There are many places of interest to visit in Stari Grad.


House TVRDALJ, the summer house and walled garden of the 16th century poet and aristocrat Petar Hektorović. This house, with a fish-pond and a dove-cot over it, is the most famous building in Stari Grad. A poet was building it throughout his entire life, and there he realised the idea of microcosms – a small, enclosed world where all divine creatures – fish, birds, herbs and people (himself, his friends, a holy woman, paupers and travellers) had a space to live. It is open from June to October (working hours for June/ September/ October 10 am – 1 pm; July/ August 10 am – 1 pm and 5 pm – 8 pm).


The Town Museum is housed in the Biankini Palace, the neo-renaissance family home of the Biankini brothers dating back to the end of 19th century. Museum collections depict the long history of Stari Grad. It is open for visitors from May to September (working hours for May/ June/ September every day (except Sunday) 10 am – 1 pm; July/ August every day 10 am – 12 pm and 7 pm – 9 pm; Sundays 7 pm – 9 pm).


Dominican Monastery of St. Peter the Martyr and a museum hold numerous works of art. Undoubtedly the most valuable painting is the Mourning of Christ by the 16th century Venetian master, well known Jacopo Tintoretto. The oldest inscriptions written in Greek to found in Croatia are preserved in this museum and they are testimony to the tempestuous life of the Greek town, Pharos, from the 4th to the 2nd centuries B.C. There is a large library in the monastery with manuscripts and incunabula (the first printed books) and a part of that book’s heritage is exposed in the monastery’s museum, and in the church there is tomb of Petar Hektorović and his mother Katarina. It is open from June till October, every day 9.30 am – 12 pm and 4.30 pm – 6.30 pm.

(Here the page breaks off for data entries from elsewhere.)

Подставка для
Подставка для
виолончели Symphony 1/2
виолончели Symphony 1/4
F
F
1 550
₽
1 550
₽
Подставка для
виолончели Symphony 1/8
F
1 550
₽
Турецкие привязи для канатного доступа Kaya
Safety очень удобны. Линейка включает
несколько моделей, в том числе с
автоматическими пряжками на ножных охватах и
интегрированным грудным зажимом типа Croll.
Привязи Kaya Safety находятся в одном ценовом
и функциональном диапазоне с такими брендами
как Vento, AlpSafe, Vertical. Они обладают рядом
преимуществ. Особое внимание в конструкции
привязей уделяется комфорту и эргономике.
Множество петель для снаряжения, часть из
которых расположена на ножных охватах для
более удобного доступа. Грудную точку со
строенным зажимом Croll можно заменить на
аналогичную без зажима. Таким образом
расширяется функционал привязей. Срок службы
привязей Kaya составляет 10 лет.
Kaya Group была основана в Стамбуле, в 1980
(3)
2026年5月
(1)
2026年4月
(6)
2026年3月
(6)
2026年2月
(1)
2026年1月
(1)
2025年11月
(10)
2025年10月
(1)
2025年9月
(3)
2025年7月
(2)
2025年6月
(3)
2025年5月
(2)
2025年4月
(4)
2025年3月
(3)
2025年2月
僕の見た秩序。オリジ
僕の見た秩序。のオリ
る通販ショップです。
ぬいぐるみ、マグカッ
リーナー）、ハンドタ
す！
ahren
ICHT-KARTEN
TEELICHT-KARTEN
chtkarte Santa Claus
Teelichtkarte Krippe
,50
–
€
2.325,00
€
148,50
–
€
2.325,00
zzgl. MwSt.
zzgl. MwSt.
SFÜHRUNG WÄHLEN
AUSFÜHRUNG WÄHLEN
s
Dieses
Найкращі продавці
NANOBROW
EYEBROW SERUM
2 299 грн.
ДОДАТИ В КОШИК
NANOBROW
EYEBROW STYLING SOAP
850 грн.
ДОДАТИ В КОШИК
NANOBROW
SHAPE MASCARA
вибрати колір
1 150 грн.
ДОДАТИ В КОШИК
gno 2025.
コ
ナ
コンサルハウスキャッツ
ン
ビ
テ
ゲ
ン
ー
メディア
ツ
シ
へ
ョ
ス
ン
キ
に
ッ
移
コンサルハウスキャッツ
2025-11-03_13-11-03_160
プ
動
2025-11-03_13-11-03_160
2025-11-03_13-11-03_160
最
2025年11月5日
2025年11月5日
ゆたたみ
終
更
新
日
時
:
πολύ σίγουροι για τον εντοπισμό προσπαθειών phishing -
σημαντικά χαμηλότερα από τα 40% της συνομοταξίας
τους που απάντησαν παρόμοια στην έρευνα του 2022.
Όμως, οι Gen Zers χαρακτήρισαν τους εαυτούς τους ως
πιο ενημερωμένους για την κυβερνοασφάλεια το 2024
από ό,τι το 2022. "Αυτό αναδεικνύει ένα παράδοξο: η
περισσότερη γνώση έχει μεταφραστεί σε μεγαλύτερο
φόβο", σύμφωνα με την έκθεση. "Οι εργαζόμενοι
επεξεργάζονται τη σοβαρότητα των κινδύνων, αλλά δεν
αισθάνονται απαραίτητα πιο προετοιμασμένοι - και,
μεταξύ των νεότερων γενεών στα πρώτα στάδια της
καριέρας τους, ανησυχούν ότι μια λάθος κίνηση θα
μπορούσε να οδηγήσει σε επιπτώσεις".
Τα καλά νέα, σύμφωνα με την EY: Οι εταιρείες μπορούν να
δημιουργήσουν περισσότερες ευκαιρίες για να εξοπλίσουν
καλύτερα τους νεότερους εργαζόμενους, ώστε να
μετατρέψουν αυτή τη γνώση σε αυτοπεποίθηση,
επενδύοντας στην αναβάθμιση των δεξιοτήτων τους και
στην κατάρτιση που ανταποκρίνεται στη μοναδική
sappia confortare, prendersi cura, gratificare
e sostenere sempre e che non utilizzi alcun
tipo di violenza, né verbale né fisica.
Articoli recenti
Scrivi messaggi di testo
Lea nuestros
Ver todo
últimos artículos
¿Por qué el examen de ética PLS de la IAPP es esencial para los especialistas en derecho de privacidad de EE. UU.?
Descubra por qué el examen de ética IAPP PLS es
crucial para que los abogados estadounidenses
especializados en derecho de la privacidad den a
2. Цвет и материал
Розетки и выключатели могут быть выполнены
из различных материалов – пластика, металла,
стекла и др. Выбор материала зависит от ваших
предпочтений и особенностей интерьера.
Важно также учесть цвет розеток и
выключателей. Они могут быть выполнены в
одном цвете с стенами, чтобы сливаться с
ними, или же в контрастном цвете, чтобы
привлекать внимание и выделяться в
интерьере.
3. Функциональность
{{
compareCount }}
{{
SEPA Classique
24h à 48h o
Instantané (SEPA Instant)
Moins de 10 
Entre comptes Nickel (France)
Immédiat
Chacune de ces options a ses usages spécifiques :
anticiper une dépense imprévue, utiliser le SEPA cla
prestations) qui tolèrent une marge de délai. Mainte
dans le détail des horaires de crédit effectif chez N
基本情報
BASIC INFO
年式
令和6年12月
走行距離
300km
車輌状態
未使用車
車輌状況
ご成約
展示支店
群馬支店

If you are interested in contemporary art visit the exhibitions at Moira Art Gallery, open during high season only.

The backstreets of the old town offer many friendly and cheap konobas and restaurants. Eremitaž is one of the best places for grilled fish and seafood, but you should also try some traditional meals at the restaurant Kod barba Luke and at bistro Kod Damira. For cocktails try Antika and do not miss to try sweets made of lavender and of course a traditional cake Starogrojski paprenjok (the main ingredients are honey, olive oil and saffron), which you can also take home as a souvenir for your family and friends to try.